> [Selected extract]:
Jump to Last Post 1-2 of 2 discussions (6 posts)
  1. sassygrrl32 profile image72
    sassygrrl32posted 2 years ago

    Was reading a post from 5 yrs ago about this and decided to start my own....
    Anyway, I don't believe in soulmates. There was a time when I did.
    The closest I would define a soul mate would be someone who loves you, stays by your side and doesn't leave no matter what. This doesn't mean the person is right for you or you can make it work. At least not without much tension and problems. This person is someone you've bonded to. Again not necessarily the right person. This person may be someone you've bonded to simply because there was no one else you could make it work with due to a variety of reasons. It may be dysfunctional. This can still be your soulmate. Definitely not the idealized version from Hollywood movies. They don't tell you that your true soulmate may be completely dysfunctional.
    A good example is my ex husband. I believe him to be my soulmate in the respect that we are bonded and there's probably some codependency going on and he says he'll never leave me and still loves me. But he's an alcoholic who refuses to get help so we can't be together romantically but we are friends still.
    So sometimes soulmates are simply those that won't leave you and love you but you can't be together for whatever reason. That fairytale crap I don't believe in.......
    What is your version of a soulmate or life partner?

    1. Jodah profile image90
      Jodahposted 2 years agoin reply to this

      Good question you posted here. I don't think there are perfect soulmates who have been created especially for each other. I feel my wife and I are soulmates as we have the same values in regard to many things but in our interests we are almost total opposites. I think our differences balance and compliment each other, and counteract our failings

    2. TIMETRAVELER2 profile image98
      TIMETRAVELER2posted 2 years agoin reply to this

      I disagree totally.  You can be in love with someone and even marry that person, but that does not make him or her your soulmate.

      I got lucky 28 years ago and found someone who really is my soulmate.  It literally was love at first sight, and the romance has continued to this day, even through some extremely difficult times.

      We truly are one in the way we think, live and feel about one another.  It has gotten to the point that we don't even have to converse to share our thoughts in some instances...a simple look makes the point.

      This man is my third husband, and I am his third wife.  It took many years for us to find one another, as well as lots of life experience.  We are in our early 70's now and are ever grateful that we found one another.

> [Exercise data]:
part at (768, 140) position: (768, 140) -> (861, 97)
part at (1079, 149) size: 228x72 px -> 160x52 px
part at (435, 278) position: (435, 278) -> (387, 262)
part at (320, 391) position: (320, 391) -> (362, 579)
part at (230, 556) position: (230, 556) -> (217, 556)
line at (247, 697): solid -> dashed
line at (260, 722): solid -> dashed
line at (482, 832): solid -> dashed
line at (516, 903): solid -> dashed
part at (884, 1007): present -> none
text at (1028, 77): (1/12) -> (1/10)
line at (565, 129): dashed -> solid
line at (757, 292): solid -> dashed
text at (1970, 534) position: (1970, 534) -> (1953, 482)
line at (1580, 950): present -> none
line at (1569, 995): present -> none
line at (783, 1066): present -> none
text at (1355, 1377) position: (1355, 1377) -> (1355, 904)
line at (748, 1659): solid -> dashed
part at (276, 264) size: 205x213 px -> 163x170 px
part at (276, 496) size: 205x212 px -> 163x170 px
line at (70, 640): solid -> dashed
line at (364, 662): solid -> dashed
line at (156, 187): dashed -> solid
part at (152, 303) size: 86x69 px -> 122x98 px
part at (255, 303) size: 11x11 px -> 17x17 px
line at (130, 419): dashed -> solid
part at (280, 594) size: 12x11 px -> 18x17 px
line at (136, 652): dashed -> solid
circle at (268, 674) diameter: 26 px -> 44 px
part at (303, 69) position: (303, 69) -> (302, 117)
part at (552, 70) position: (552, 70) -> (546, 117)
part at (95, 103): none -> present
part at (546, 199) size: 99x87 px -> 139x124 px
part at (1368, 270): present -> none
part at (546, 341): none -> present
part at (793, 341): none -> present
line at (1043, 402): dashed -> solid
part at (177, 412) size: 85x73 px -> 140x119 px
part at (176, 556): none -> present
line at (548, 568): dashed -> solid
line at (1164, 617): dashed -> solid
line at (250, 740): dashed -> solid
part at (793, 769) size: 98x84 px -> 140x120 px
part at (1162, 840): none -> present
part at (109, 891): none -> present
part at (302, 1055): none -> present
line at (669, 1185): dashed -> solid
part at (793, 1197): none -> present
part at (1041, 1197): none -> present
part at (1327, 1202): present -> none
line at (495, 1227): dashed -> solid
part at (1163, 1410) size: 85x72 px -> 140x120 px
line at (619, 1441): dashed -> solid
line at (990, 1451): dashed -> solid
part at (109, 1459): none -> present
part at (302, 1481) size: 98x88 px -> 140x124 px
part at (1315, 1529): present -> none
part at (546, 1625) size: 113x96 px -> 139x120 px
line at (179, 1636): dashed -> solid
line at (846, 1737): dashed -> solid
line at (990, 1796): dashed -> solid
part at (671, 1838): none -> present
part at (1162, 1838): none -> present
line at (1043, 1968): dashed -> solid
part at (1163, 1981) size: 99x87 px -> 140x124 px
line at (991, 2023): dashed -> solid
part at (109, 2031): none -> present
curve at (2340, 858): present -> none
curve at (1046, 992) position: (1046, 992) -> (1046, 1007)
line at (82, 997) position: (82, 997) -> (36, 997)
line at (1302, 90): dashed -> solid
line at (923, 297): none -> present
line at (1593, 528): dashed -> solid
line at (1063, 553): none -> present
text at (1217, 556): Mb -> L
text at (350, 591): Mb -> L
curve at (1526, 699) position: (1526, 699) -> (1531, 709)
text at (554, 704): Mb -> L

> [Exercise set]:
a. Transcribe the part of the soulmates thread that opens with the words containing "1. Jodah profile" and closes with "her your soulmate.".
b. Answer these questions from the soulmates thread:
(i) Why does the first poster say she and her ex-husband can't be together romantically?
(ii) How many years ago does TIMETRAVELER2 say the right person was found?
(iii) In what way does Jodah say he and his wife are almost total opposites?
c. In the soulmates thread, why does the first poster consider her ex-husband her soulmate? Explain in one to three sentences.

> [Results for the exercise]:
a.
1. Jodah profile image90
      Jodahposted 2 years agoin reply to this

      Good question you posted here. I don't think there are perfect soulmates who have been created especially for each other. I feel my wife and I are soulmates as we have the same values in regard to many things but in our interests we are almost total opposites. I think our differences balance and compliment each other, and counteract our failings

    2. TIMETRAVELER2 profile image98
      TIMETRAVELER2posted 2 years agoin reply to this

      I disagree totally.  You can be in love with someone and even marry that person, but that does not make him or her your soulmate.

b.
(i) He is an alcoholic who refuses to get help.
(ii) 28 years ago.
(iii) In their interests.

c. She considers him her soulmate because they are bonded, probably with some codependency. He also says he will never leave her and still loves her, which fits her view of a soulmate as someone who loves you and stays by your side no matter what.